U.S. Attorney General John Ashcroft yesterday ordered the Immigration and Naturalization Service to issue a new T-visa that would allow a 4-year-old HIV-positive Thai boy brought into the country as a "decoy" in a prostitution smuggling ring to stay indefinitely in the United States, the New York Times reports. Ashcroft granted "humanitarian parole" to Phanupong Khaisri, known as "Got," under the Victims of Trafficking and Violence Protection Act of 2000, for which regulations have not yet been released. Got entered the United States on April 20, 2000, through Los Angeles International Airport, where inspectors discovered the couple he was traveling with were not his parents, but smugglers attempting to bring the woman into the country to work as a prostitute. Got's mother, a convicted Thai prostitute, had "rented" him to the smugglers for the trip. After Got entered the country, he became ill with an ear infection and chicken pox and was diagnosed with HIV. "Stories like Got's can't help but move us. They appeal not just to our principles as a nation but to our compassion as a people," Ashcroft said when announcing the visa (New York Times, 7/24).
An Uncertain Future
The visa announcement does not grant Got permanent residence, but it makes it "unlikely" that he will be deported, a move the INS has "steadfastly pushed for," the Washington Post reports. "There is a process the application has to go through, but I think we can assume he will be approved. This ends the discussion: He's not going home," an INS official said. The Thai government and the child's paternal grandparents have lobbied for his return and the INS has backed their claims, saying that "family wishes should be honored in all but the most extreme cases." However, Ashcroft said yesterday that this case warrants such a move because of the boy's health and family situation, which human rights groups have deemed "unfit" because his mother has relinquished all parental rights, his father is dead and the grandmother seeking custody is a convicted drug trafficker (Eggen, Washington Post, 7/24). Piyawat Niyomrerks, the Thai consul general in Los Angeles, said his government was "quite surprised and saddened" by Ashcroft's statement because Got "is not helpless.
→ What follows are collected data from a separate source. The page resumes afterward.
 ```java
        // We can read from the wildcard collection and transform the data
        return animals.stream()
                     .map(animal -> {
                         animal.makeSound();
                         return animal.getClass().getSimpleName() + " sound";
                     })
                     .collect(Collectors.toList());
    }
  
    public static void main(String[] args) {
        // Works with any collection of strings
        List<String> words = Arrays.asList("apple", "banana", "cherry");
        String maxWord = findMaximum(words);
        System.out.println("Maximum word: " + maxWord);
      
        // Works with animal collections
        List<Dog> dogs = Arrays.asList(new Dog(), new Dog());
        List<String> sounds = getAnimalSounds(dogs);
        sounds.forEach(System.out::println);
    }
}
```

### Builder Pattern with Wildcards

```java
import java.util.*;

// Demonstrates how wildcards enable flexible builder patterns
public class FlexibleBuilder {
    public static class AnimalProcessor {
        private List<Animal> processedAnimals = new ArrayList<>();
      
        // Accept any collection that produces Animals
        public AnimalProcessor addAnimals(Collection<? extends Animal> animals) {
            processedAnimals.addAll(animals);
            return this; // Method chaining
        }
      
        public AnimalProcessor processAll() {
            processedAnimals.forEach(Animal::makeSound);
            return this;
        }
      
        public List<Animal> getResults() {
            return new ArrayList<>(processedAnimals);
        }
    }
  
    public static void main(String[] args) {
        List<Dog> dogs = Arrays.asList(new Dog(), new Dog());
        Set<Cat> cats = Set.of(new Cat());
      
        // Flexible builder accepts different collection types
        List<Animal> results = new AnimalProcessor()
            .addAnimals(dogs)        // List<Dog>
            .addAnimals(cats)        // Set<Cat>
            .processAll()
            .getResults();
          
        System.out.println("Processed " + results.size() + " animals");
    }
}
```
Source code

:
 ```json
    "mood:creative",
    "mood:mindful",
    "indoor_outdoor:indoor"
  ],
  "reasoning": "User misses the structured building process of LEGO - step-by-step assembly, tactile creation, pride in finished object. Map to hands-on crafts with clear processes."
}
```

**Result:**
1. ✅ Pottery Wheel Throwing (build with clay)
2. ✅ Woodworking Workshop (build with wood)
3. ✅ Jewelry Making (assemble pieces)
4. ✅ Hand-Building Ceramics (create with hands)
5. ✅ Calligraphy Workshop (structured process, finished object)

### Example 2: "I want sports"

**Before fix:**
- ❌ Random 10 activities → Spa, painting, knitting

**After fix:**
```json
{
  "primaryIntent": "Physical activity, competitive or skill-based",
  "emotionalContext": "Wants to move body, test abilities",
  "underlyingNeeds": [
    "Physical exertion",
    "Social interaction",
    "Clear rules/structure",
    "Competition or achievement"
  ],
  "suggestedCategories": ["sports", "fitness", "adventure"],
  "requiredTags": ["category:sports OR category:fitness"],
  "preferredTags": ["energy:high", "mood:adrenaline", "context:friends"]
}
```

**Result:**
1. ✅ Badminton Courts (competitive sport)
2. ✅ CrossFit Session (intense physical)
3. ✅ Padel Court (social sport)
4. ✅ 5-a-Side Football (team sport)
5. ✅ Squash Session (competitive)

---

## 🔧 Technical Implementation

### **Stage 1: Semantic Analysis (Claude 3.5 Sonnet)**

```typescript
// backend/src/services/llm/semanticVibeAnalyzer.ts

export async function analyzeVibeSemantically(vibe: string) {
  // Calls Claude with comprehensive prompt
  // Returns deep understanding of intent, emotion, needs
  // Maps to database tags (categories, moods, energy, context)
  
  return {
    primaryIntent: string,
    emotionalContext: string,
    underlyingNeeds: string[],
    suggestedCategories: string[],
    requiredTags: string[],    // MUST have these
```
He has blood relatives to take care of him" (New York Times, 7/24). U.S. District Judge Dickran Tevrizian "repeatedly" blocked Got's deportation, saying it would be equivalent to "giving the kid a death sentence." He ruled last month that the boy be allowed to remain in the country until he is 18 and can make a decision for himself (Washington Post, 7/24). Peter Schey, the attorney representing the boy, said Ashcroft's order has "in essence" put Got in a "temporary holding position." He plans to file a
class-action lawsuit "[w]ithin days" to "force" the INS to "ensure proper legal representation and minimal detention" for the more than 4,000 unaccompanied minors it takes into custody every year (McDonnell, Los Angeles Times, 7/24). Dorothea Kraeger, the attorney representing the grandparents, said her clients have "not given up hope" and "still intend to go forward to the court," adding that Ashcroft's announcement was not a "final decision in this case" (Washington Post, 7/24). The visa does "nothing more than keep the judge's order in place," she said, calling Ashcroft's term "humanitarian parole" a "fiction" that "allows someone to be here with no immigration status." Although she acknowledged that the grandmother was convicted of heroin trafficking in the 1970s and served 12 years in prison, she said her clients live an
"upper-middle-class life" and "successfully" raised three other children. Chanchanit Martorell, Got's co-guardian and executive director of the Thai Community Development Center that has advocated for the boy, said she was "overjoyed" by Ashcroft's announcement, adding that it would give the boy a "chance for a better life" (New York Times, 7/24). The child is on a three-drug antiretroviral regimen, which must be taken every 12 hours and his health has improved. A couple from Silver Lake, Calif., is seeking to adopt Got (AP/Milwaukee Journal Sentinel, 7/24).